Exercise instructions:
Set out every line of text in the records below as one numbered list, leaving out any blank lines.
** Opening Recorded data block **
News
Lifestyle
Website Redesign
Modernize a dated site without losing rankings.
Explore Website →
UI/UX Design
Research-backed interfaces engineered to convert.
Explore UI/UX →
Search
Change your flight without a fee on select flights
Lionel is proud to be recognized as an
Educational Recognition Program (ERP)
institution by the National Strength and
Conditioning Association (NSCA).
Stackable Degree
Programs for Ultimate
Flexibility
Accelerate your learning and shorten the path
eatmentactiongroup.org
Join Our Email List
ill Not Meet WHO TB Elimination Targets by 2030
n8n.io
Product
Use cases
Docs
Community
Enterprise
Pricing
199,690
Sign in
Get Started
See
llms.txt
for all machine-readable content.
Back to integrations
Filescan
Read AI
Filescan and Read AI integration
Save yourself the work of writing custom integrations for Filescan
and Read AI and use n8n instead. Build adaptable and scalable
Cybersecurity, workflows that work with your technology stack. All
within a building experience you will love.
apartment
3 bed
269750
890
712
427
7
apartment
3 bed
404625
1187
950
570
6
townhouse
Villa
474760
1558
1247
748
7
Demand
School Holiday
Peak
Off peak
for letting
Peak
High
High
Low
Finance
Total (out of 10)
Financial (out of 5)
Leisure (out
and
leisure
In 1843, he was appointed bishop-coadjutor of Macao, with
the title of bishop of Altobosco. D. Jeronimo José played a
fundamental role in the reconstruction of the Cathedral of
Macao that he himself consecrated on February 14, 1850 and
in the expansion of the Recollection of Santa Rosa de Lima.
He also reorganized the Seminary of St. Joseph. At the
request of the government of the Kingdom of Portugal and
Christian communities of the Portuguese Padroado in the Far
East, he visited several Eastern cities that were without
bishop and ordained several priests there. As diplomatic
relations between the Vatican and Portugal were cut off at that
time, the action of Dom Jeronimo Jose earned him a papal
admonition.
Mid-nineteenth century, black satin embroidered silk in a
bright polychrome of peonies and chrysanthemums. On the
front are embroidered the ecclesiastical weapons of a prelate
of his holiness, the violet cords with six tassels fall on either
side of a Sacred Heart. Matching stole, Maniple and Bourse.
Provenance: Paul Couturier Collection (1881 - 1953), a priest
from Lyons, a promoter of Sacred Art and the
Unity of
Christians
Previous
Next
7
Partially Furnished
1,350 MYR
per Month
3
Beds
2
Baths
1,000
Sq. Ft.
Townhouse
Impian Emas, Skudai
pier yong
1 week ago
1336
** Closing Recorded data block **
Completed task:
1. News
2. Lifestyle
3. Website Redesign
4. Modernize a dated site without losing rankings.
5. Explore Website →
6. UI/UX Design
7. Research-backed interfaces engineered to convert.
8. Explore UI/UX →
9. Search
10. Change your flight without a fee on select flights
11. Lionel is proud to be recognized as an
12. Educational Recognition Program (ERP)
13. institution by the National Strength and
14. Conditioning Association (NSCA).
15. Stackable Degree
16. Programs for Ultimate
17. Flexibility
18. Accelerate your learning and shorten the path
19. eatmentactiongroup.org
20. Join Our Email List
21. ill Not Meet WHO TB Elimination Targets by 2030
22. n8n.io
23. Product
24. Use cases
25. Docs
26. Community
27. Enterprise
28. Pricing
29. 199,690
30. Sign in
31. Get Started
32. See
33. llms.txt
34. for all machine-readable content.
35. Back to integrations
36. Filescan
37. Read AI
38. Filescan and Read AI integration
39. Save yourself the work of writing custom integrations for Filescan
40. and Read AI and use n8n instead. Build adaptable and scalable
41. Cybersecurity, workflows that work with your technology stack. All
42. within a building experience you will love.
43. apartment
44. 3 bed
45. 269750
46. 890
47. 712
48. 427
49. 7
50. apartment
51. 3 bed
52. 404625
53. 1187
54. 950
55. 570
56. 6
57. townhouse
58. Villa
59. 474760
60. 1558
61. 1247
62. 748
63. 7
64. Demand
65. School Holiday
66. Peak
67. Off peak
68. for letting
69. Peak
70. High
71. High
72. Low
73. Finance
74. Total (out of 10)
75. Financial (out of 5)
76. Leisure (out
77. and
78. leisure
79. In 1843, he was appointed bishop-coadjutor of Macao, with
80. the title of bishop of Altobosco. D. Jeronimo José played a
81. fundamental role in the reconstruction of the Cathedral of
82. Macao that he himself consecrated on February 14, 1850 and
83. in the expansion of the Recollection of Santa Rosa de Lima.
84. He also reorganized the Seminary of St. Joseph. At the
85. request of the government of the Kingdom of Portugal and
86. Christian communities of the Portuguese Padroado in the Far
87. East, he visited several Eastern cities that were without
88. bishop and ordained several priests there. As diplomatic
89. relations between the Vatican and Portugal were cut off at that
90. time, the action of Dom Jeronimo Jose earned him a papal
91. admonition.
92. Mid-nineteenth century, black satin embroidered silk in a
93. bright polychrome of peonies and chrysanthemums. On the
94. front are embroidered the ecclesiastical weapons of a prelate
95. of his holiness, the violet cords with six tassels fall on either
96. side of a Sacred Heart. Matching stole, Maniple and Bourse.
97. Provenance: Paul Couturier Collection (1881 - 1953), a priest
98. from Lyons, a promoter of Sacred Art and the
99. Unity of
100. Christians
101. Previous
102. Next
103. 7
104. Partially Furnished
105. 1,350 MYR
106. per Month
107. 3
108. Beds
109. 2
110. Baths
111. 1,000
112. Sq. Ft.
113. Townhouse
114. Impian Emas, Skudai
115. pier yong
116. 1 week ago
117. 1336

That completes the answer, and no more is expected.